With the increasing use of artificial intelligence (AI) and machine learning (ML) in companies, a new era is heralding in the economy. This is what the employees of Technogrips, experts for cloud data management, experience every day in customer contact. According to Joe Mathew, Director Channels at Technogrips, the utilization of data has proven to be a major advantage of the new technology in the long term.
AI and ML are topics that CIOs have to deal with, there is no way around it. And no, the AI has not yet become independent and made us slaves to confront dark visions. However, it has matured and the transition to mainstream means that AI can be used for more and more applications, «explains Joe Mathew.
As AI-enabled technologies continue to evolve, CIOs around the world will have their own understanding and perspective on their meaning. For me, AI allows technology to simulate what a human would normally do. ML takes place when the technology goes beyond simulation and starts to learn independently.
Of course, both AI and ML are only as good as the data they have access to. The more data there is, the more information can be provided. The “cleaner” the data, the more accurate the result. AI can be used as a tool to gather additional information from the vast amount of data that every company has. It can help companies analyze and automate data, providing incredibly valuable business insights.
All too often, AI was viewed as an independent component and not as a company-wide tool. However, the companies that have had the greatest success with AI are the ones that involve them in every aspect of their digital transformation.
For example, predictive modeling enables sales teams to predict which product will sell best, in which region, and when. By contrast, teams that deal with customers can use AI to analyze customer data and anticipate product problems before the customer notices, providing an unprecedented level of proactive customer satisfaction.
AI has a place in every corner of a company. CIOs implementing new applications should first ensure that they are equipped to use their business intelligence.
For a company's IT suite to run like a well-oiled machine, it is no longer enough to keep an eye on the here and now: CIOs must also know what is around the corner. From predicting whether their infrastructure will fail, through a particular web server facing a problem, to a cyberattack, AI and ML are the best way for businesses to address these issues directly rather than groping in the dark.
Ransomware is an issue that businesses around the world need to address and that AI and ML can help with. In this way, user behavior in the company can be monitored to create a basis for what is “normal”. An alarm would be triggered upon detection of unusual behavior that deviates from normal patterns. This makes it possible to react to an attack almost immediately and to minimize the total downtime. ML algorithms can continuously improve this approach over time, so companies are always one step ahead of new threats.
Even if AI and ML have huge potential, we are still a long way from robots taking our jobs on a large scale. Instead of replacing employees, AI actually supports employee productivity, «says Joe Mathew.
It enables them to concentrate on their actual work. AI empowers people to better perform their roles by improving workflows, finding information, learning, and collaborating, to name a few.
An example of this is the processing of the mother tongue, with which hearing aids can understand what a person is saying and can interpret this for someone else in their mother tongue. This application would make it possible for a person in China to speak to a business partner in Venezuela regardless of their language skills.
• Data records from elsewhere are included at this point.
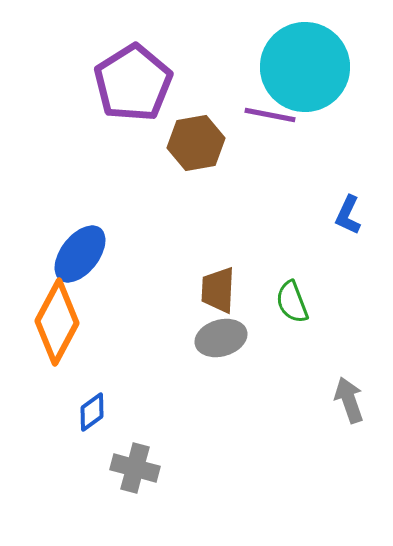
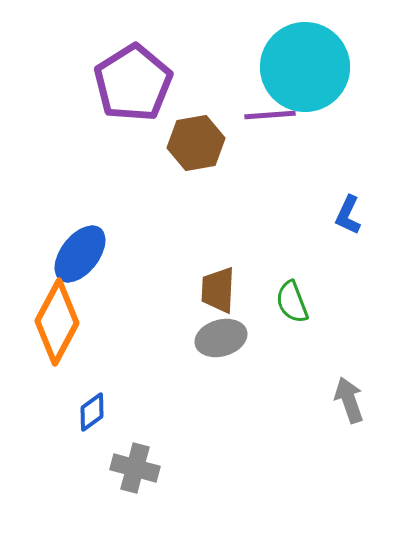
purple line: rotated 15 degrees counterclockwise
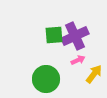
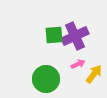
pink arrow: moved 4 px down
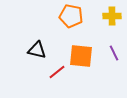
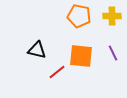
orange pentagon: moved 8 px right
purple line: moved 1 px left
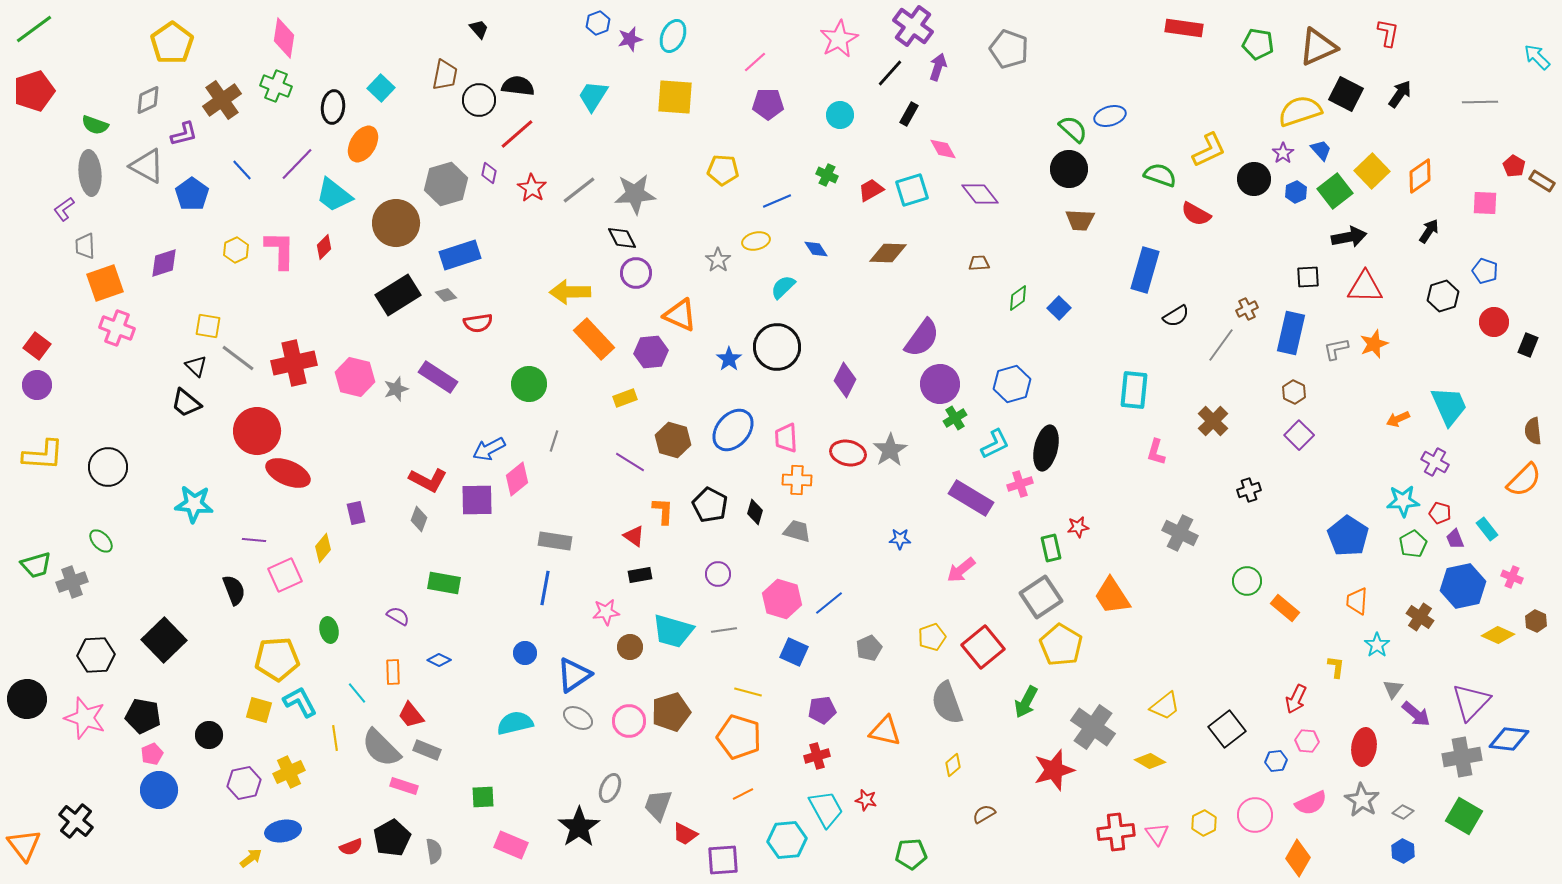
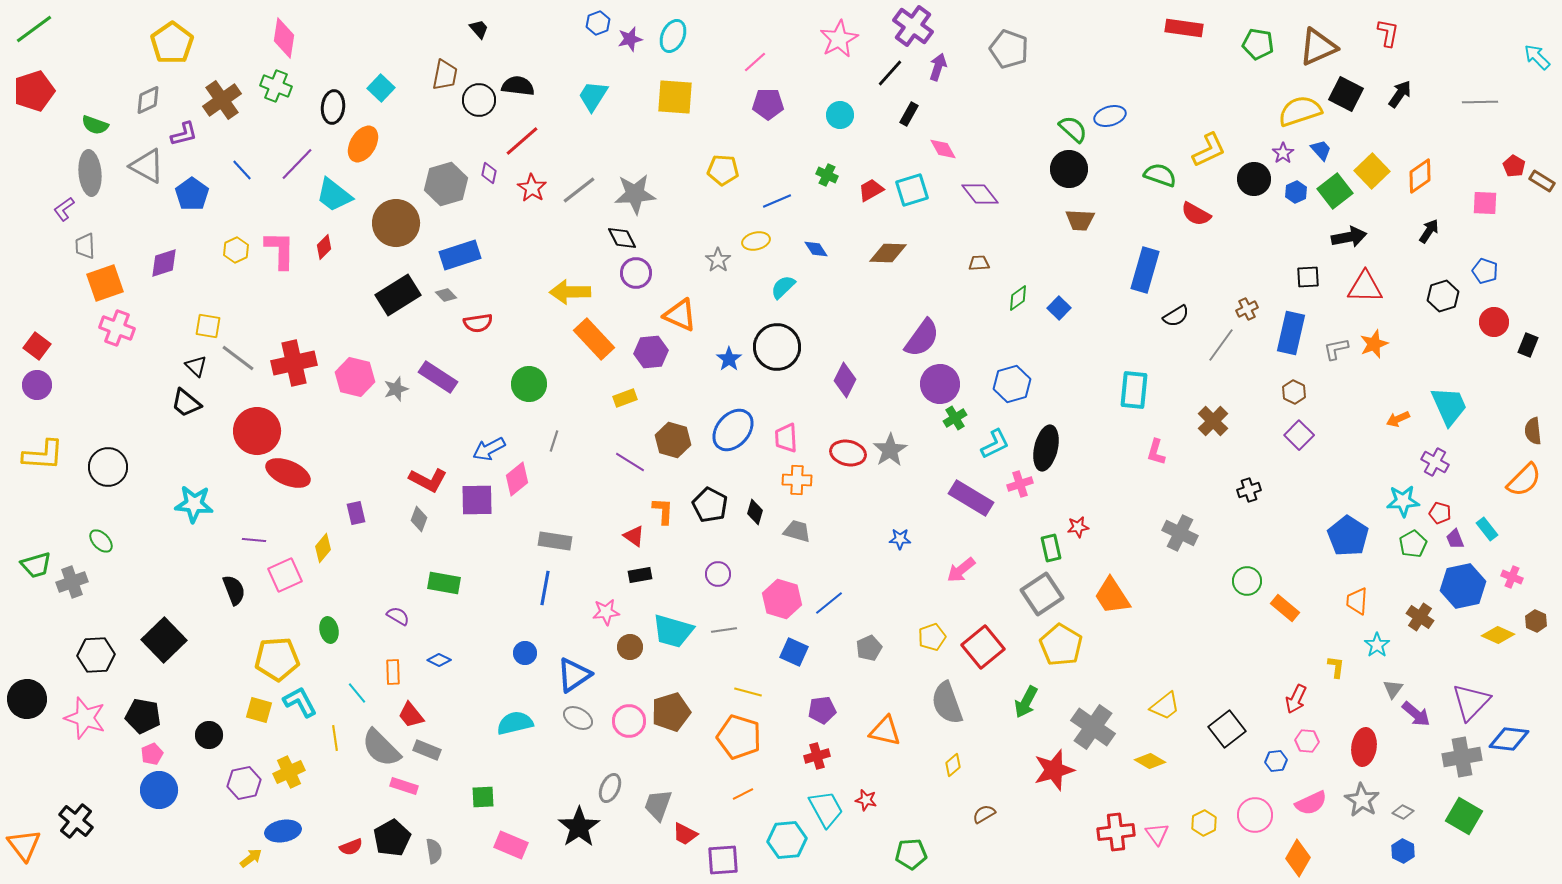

AI should therefore be considered as another team member, an extremely efficient employee who plays a role throughout the company and enables all other employees to work more efficiently.
Cloud data management as a central data platform for AI
“When I discuss AI implementation with companies, I have found that the biggest obstacle is that they are overwhelmed at the point where they should start. They want valuable insights, but they don't have the right data strategy, explains Joe Mathew. “My advice is always the same: focus on the data you have now and grow from there. Few insights are more useful than no insights, and your data can only grow.
From self-healing infrastructures to self-learning security to anticipation of the future: AI algorithms first need access to historical data. It is advisable to implement a cloud data management platform that knows exactly where all the data is located throughout the company. With the right technical architecture, all applications benefit from modern data storage and can make intelligent decisions.